If you look at the upcoming episodes for CBS’s signature procedural series C.S.I., you’ll see that an episode called “Sqweegel” is set to air on Oct. 14, 2010. For any casual viewer, that means very little, but for those familiar with C.S.I. creator Anthony E. Zuiker’s “digi-novel” series Level 26, it means that the cross-platform franchise is adding at least one more platform.
Level 26: Dark Origins, released last fall, was an international best-seller with a unique twist: an extensive web component which included video interstitials that directly tied into the book’s action. The follow-up, Dark Prophecy, is taking lessons learned over the course of Dark Origins, plus the release of the iPad, and building upon the franchise — beginning when the book comes out on Oct. 14, the same day the “Sqweegel” episode airs.
While the original “white” Sqweegel was (spoilers) killed at the end of the first book, C.S.I.‘s beloved team of crime scene investigators will be tracking a “black” Sqweegel (whose existence was suggested to readers at the end of Dark Origins).

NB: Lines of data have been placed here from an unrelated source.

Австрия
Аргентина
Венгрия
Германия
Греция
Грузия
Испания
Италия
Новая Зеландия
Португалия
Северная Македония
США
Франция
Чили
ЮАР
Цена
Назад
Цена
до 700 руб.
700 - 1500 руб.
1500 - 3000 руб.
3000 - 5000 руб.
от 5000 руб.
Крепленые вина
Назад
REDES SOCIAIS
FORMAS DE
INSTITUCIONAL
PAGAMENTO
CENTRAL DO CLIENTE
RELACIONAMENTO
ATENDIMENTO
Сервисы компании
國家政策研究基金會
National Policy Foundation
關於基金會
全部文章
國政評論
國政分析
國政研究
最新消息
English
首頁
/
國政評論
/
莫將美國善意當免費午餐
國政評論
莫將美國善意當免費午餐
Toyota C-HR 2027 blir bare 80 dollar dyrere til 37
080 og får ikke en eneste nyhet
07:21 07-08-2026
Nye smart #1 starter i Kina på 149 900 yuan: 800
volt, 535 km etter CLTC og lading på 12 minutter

It’s this black Sqweegel — played by Daniel Browning Smith, the same actor from the Dark Origins web videos — who will not only figure in the C.S.I. episode but, potentially, some of the action in Dark Prophecy.

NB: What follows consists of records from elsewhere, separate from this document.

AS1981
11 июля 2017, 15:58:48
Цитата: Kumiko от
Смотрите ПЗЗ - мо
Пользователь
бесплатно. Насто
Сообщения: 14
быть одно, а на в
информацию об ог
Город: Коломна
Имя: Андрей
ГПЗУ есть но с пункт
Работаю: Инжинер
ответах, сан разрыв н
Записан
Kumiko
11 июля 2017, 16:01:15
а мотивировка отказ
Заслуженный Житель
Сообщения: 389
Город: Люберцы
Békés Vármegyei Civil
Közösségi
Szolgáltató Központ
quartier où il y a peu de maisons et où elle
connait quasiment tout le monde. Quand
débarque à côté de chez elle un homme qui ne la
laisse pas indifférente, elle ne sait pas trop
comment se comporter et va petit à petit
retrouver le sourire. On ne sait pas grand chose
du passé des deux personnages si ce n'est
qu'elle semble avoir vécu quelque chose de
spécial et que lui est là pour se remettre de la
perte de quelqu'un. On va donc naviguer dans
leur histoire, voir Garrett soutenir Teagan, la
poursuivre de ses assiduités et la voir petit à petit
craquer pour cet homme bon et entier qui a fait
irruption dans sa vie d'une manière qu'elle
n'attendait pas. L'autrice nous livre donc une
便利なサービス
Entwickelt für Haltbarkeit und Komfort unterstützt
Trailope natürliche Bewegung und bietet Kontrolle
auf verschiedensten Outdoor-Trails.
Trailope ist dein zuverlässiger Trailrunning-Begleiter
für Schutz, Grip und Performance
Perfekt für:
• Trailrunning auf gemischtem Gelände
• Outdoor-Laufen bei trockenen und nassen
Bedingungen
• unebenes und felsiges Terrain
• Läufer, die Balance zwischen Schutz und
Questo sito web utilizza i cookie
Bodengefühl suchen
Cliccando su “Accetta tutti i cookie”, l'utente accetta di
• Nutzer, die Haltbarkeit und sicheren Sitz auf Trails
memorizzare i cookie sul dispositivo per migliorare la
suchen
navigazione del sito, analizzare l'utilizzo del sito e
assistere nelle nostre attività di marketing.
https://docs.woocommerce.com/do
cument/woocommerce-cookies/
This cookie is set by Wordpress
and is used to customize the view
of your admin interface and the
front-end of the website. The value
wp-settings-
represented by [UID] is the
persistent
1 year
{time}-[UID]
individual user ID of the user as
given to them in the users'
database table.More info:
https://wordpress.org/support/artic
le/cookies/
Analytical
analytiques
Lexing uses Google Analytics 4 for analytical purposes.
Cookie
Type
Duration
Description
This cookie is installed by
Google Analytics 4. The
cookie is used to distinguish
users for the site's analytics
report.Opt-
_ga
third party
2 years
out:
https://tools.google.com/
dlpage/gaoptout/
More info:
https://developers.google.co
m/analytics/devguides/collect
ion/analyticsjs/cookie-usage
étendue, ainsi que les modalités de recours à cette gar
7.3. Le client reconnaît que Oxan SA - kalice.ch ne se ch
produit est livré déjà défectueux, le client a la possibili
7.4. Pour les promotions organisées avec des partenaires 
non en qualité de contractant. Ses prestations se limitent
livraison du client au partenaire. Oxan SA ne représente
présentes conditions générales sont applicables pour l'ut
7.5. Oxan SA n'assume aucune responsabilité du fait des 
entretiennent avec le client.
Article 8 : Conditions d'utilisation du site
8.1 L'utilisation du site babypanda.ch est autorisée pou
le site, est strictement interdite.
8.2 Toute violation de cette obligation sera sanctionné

Zuiker, who wrote the upcoming “Sqweegel” episode, said via phone that Sqweegel is the only character from the Level 26 franchise who will appear on C.S.I., and in order to use him on the show the rights had to be negotiated with CBS, as Zuiker retains ownership.
However, Zuiker didn’t exactly play hardball in the negotiations — CBS is being charged $1 for the character rights — because the opportunity is to introduce the Level 26 franchise in front of a national television audience, on the same day that the new book is released. “All you can do is put 15 million people in front of your main character and tell them there’s a book in stores,” Zuiker said.
Dark Prophecy takes place chronologically after the C.S.I. episode, continuing the action while focusing more on protagonist Steve Dark and his back-story. “We were so villain-centric in Dark Origins,” Zuiker said, “that we had to make book two a coming out party for our James Bond, so to speak.”
Like the first book, the second book will include an EQAL-built website that hosts videos, written and directed by Zuiker, unlocked by codes found at the end of chapters. But this new round of interstitials, rather than representing missing scenes from the novel, are instead installments of an hour-long movie that can also be viewed as a stand-alone experience. (Making the film more stand-alone from the novel sounds like a dramatic improvement over Dark Origins, given that putting down the book to watch some video on a computer wasn’t a streamlined experience for me.)
In the film (shot over six days on the Canon 5D), a tarot reader played by Justine Bateman does a reading for Steve Dark, triggering flashbacks to key moments in Dark’s life as well as connecting to the main action of the book (where Dark is tracking a tarot-themed string of killings). Chronologically, the film takes place about halfway through the second book, but scenes from the first book, such as Dark’s confrontation with the original white Sqweegel, will be dramatized as a result.
If you have an iPad, though, it’s a whole different ball game. The Level 26 app will be available for $13 sometime close to Halloween, and will offer three different levels of user experience.
The easy option will let the reader just read the book cover-to-cover; selecting the intermediate option incorporates the video interstitials with the book. And the expert setting takes things up a notch: Readers won’t just be able to read the text and watch the video — they’ll be able to collect evidence, interact with clues buried in the text and discover all sorts of other “bells and whistles.”
“The iPad is the perfect fit for the digi-novel,” Zuiker said. “So we’re putting a lot of effort into trying to lick that core experience.”
The total budget for the experience, according to Zuiker, was $700,000: $250,000 going towards the video production, the rest going towards elements like the iPad development and paying the book’s co-writer Duane Swierczynski. While Zuiker hasn’t yet seen any money from book sales, the book’s success overseas has helped the experience pay off. “Rumor has it we’re breaking even on all three books based on the results of book one,” he said, “So books two and three will be profitable.”
The value to Zuiker, though, is being able to own the rights to his content and play with it. “It’s a training ground for my directing and a training ground for the digi-novel,” he said. “The future of content creation is ownership. We’re like mini-production studios. We’re able to control everything — from the website to production.”